Return the records exactly as they appear below, omitting the pictures.
● ● ●
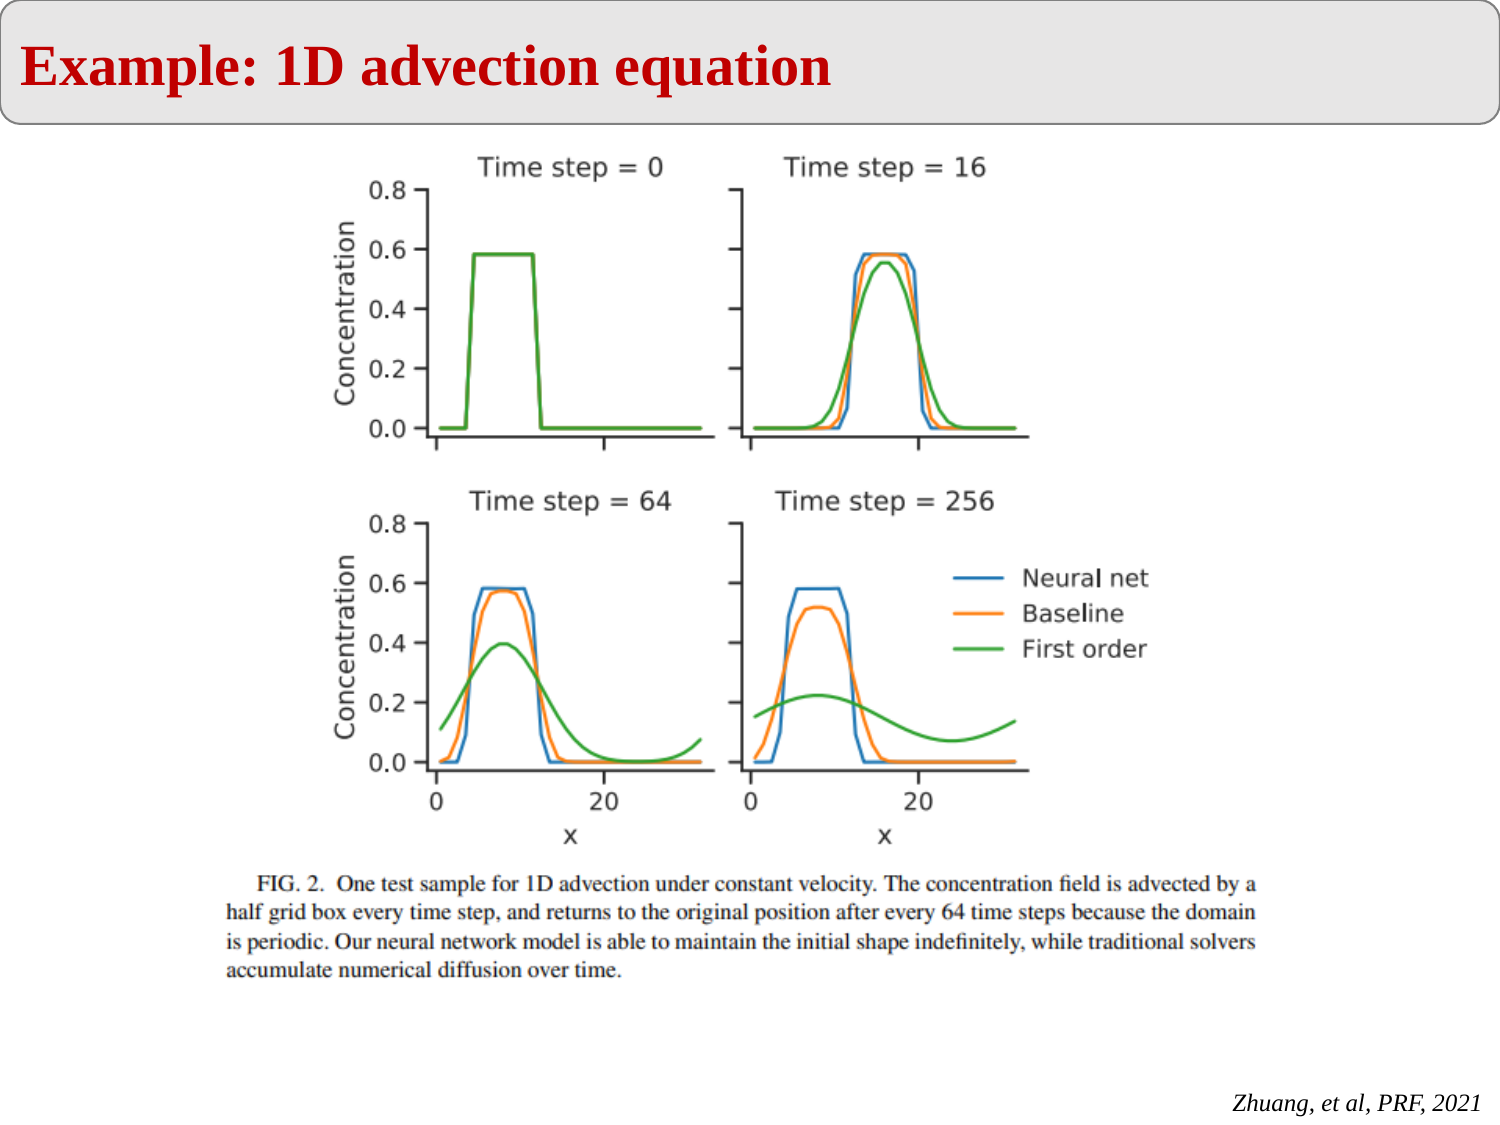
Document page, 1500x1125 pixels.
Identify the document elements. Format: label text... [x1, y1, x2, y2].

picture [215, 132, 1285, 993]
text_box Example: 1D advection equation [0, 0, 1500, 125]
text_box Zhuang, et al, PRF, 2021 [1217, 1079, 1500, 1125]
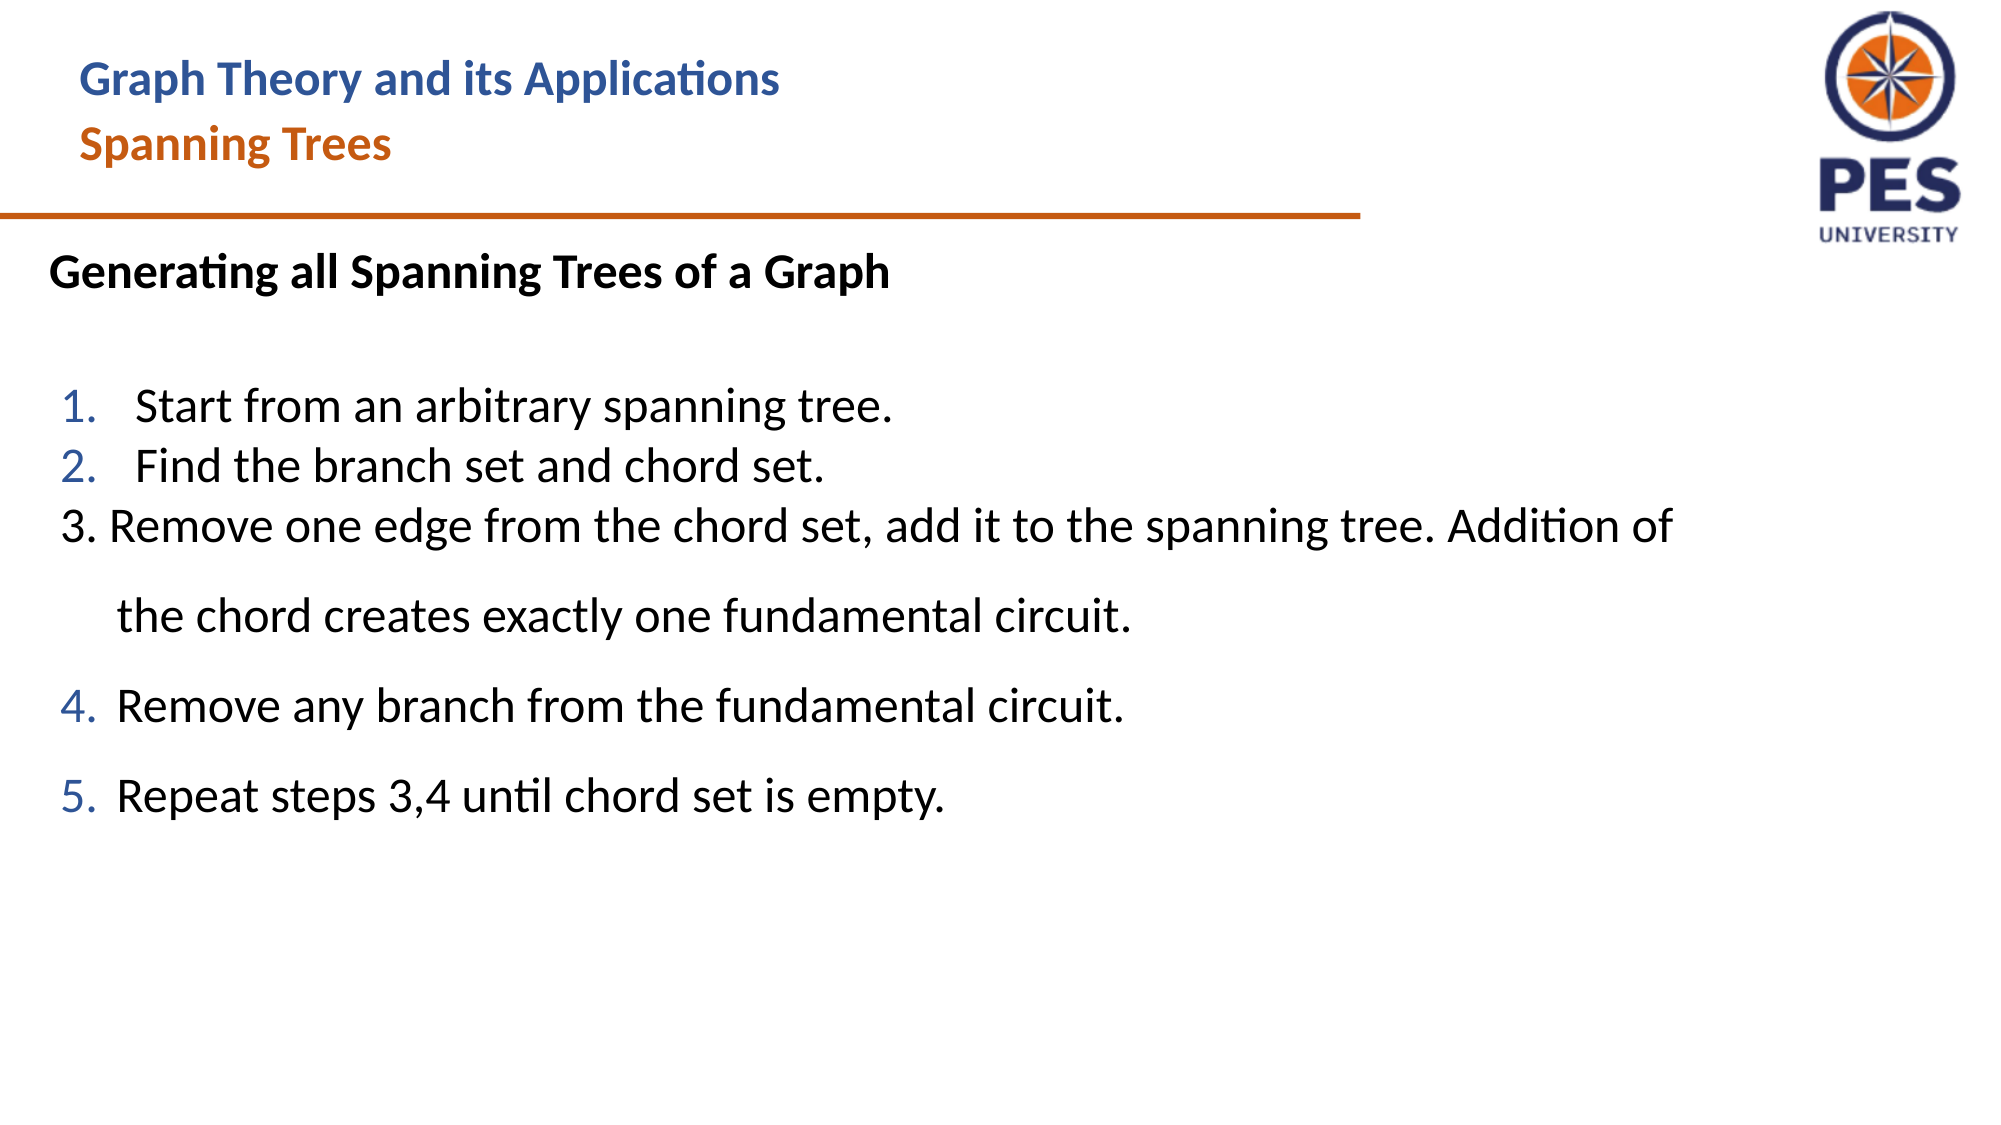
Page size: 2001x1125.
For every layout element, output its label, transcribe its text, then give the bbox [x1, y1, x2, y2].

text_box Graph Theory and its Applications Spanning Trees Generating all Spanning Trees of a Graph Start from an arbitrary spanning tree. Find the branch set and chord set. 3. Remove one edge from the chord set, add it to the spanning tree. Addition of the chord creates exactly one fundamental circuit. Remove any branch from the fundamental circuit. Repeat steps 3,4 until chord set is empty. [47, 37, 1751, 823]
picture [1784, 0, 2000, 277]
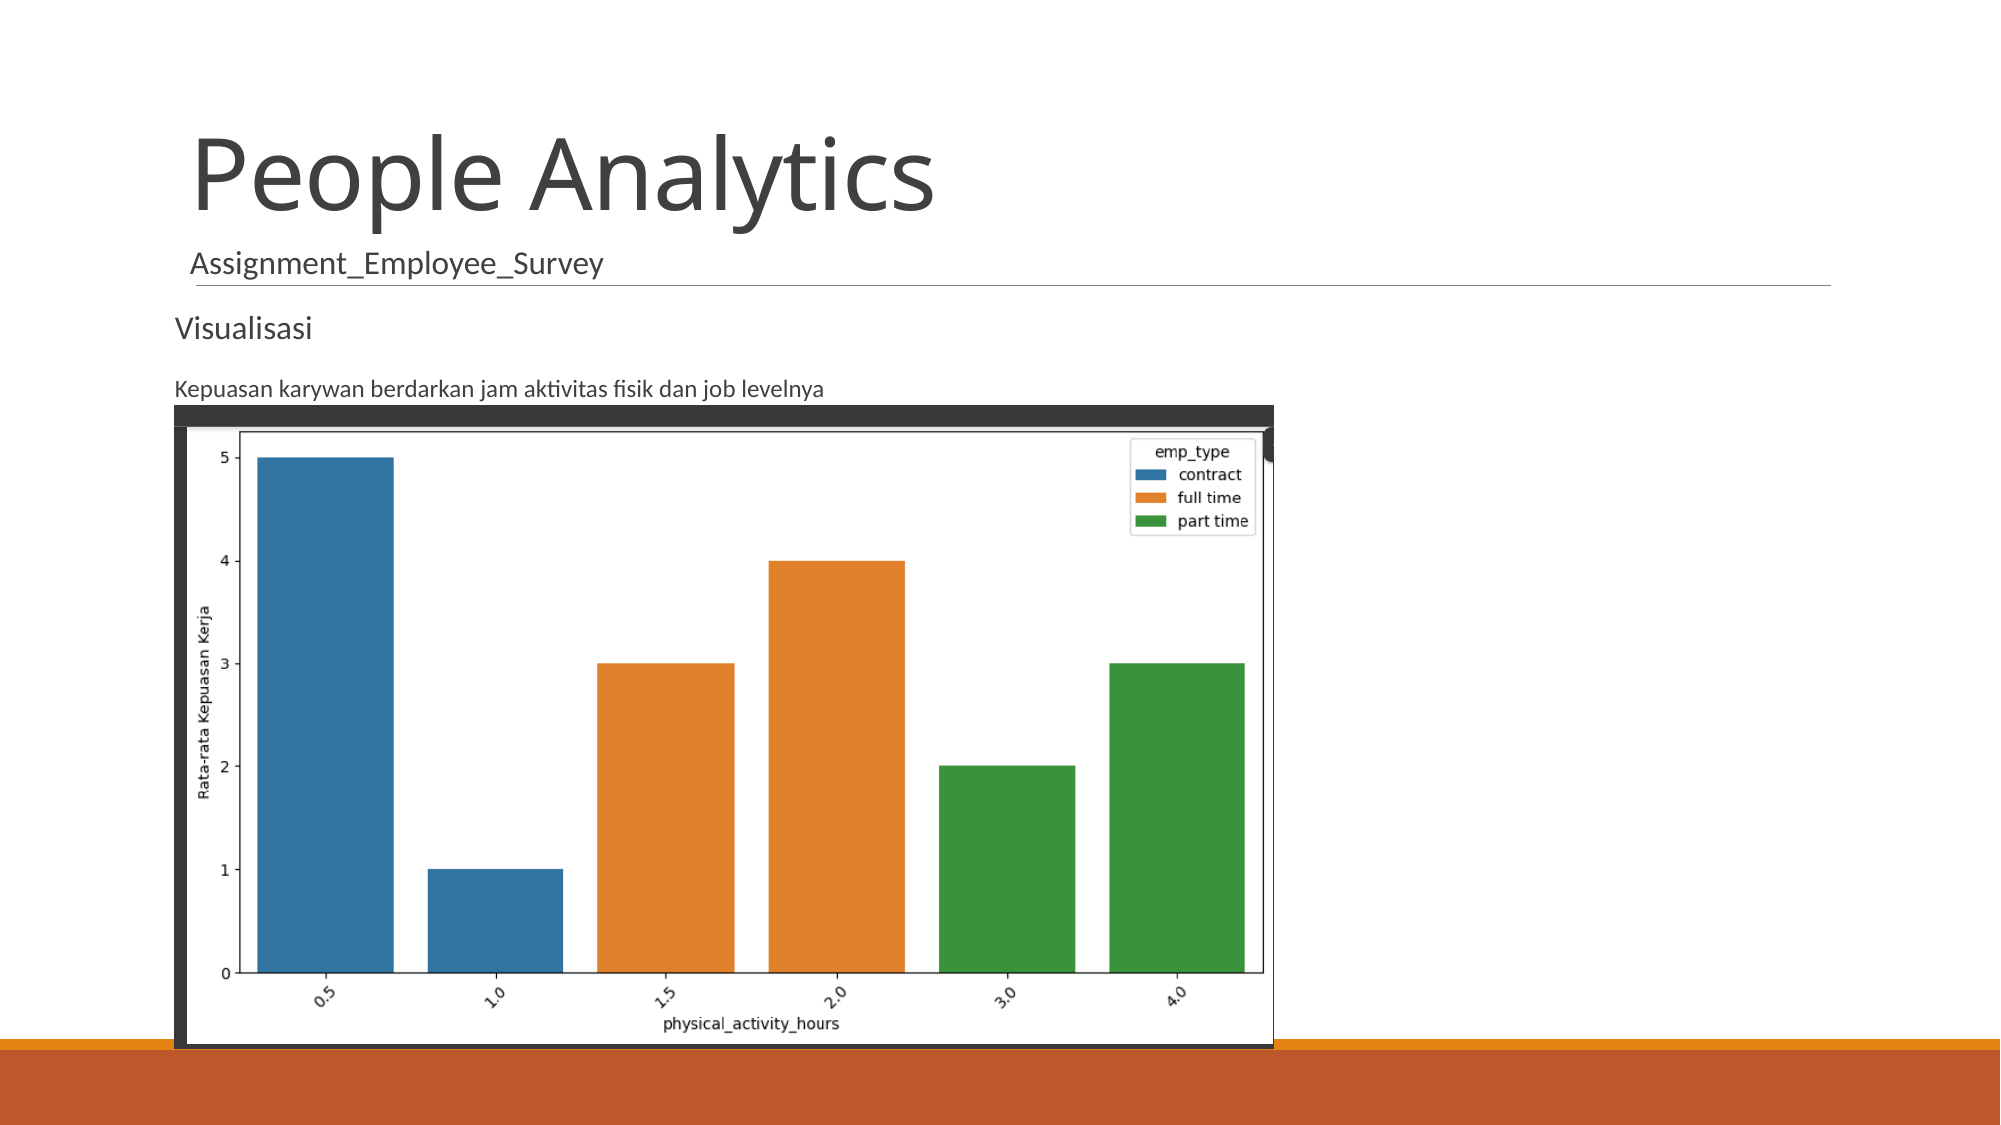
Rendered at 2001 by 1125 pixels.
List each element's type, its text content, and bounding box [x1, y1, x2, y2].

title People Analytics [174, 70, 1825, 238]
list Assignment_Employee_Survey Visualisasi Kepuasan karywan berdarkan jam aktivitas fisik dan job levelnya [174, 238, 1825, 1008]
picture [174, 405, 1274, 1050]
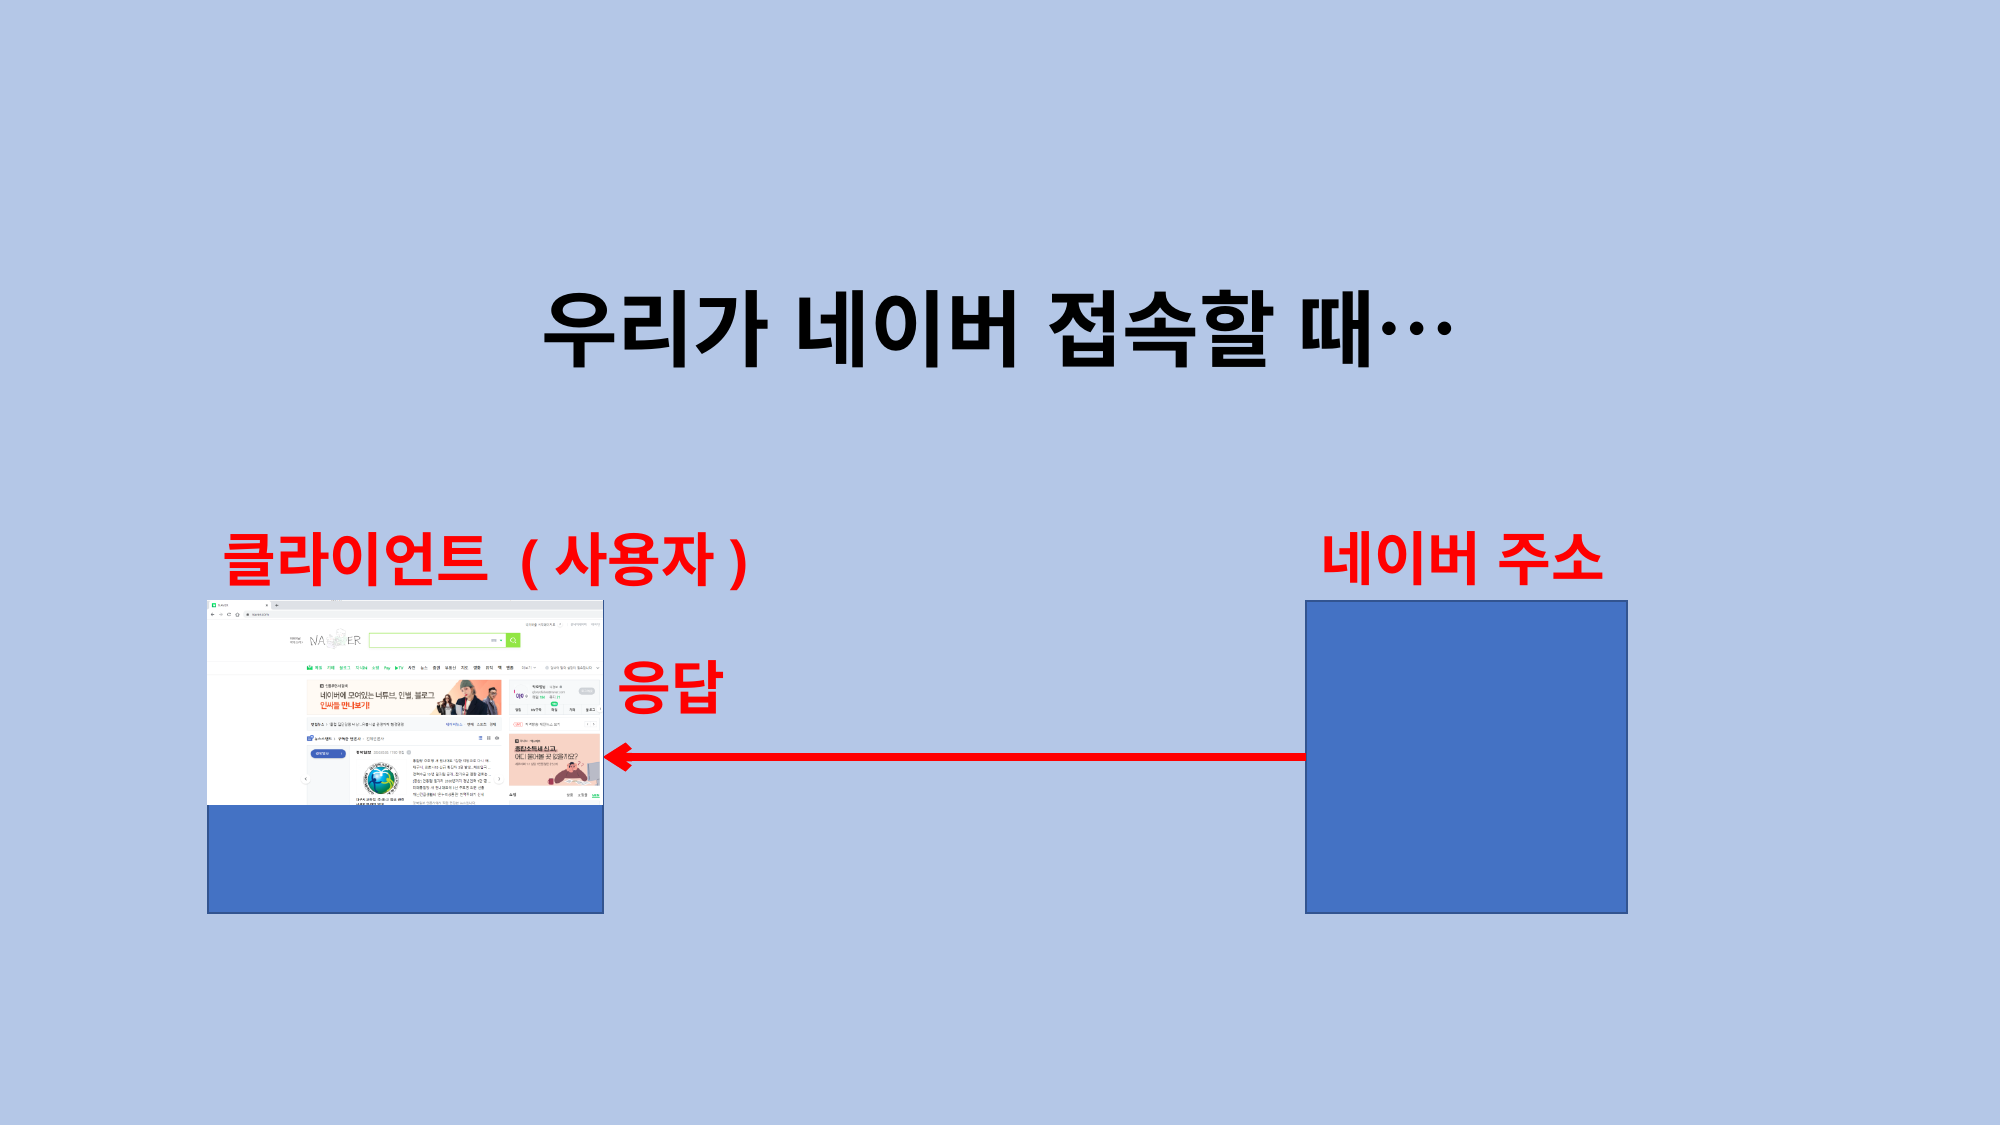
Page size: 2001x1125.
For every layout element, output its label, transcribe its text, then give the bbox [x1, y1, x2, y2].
● ● ●
| Solution to this task |
Document page, 1500x1125 pixels.
Identify the document elements. Format: label text... [x1, y1, x2, y2].

picture [215, 132, 1285, 993]
text_box Example: 1D advection equation [0, 0, 1500, 125]
text_box Zhuang, et al, PRF, 2021 [1217, 1079, 1500, 1125]
Page size: 2001x1125.
For every layout element, output its label, transcribe its text, then give the bbox [x1, y1, x2, y2].

text_box Graph Theory and its Applications Spanning Trees Generating all Spanning Trees of a Graph Start from an arbitrary spanning tree. Find the branch set and chord set. 3. Remove one edge from the chord set, add it to the spanning tree. Addition of the chord creates exactly one fundamental circuit. Remove any branch from the fundamental circuit. Repeat steps 3,4 until chord set is empty. [47, 37, 1751, 823]
picture [1784, 0, 2000, 277]
Rendered at 2001 by 1125 pixels.
List each element's type, its text content, and bounding box [x1, y1, x2, y2].

title People Analytics [174, 70, 1825, 238]
list Assignment_Employee_Survey Visualisasi Kepuasan karywan berdarkan jam aktivitas fisik dan job levelnya [174, 238, 1825, 1008]
picture [174, 405, 1274, 1050]
Page size: 2001x1125.
For every layout element, output its label, transcribe its text, then give the bbox [x1, y1, x2, y2].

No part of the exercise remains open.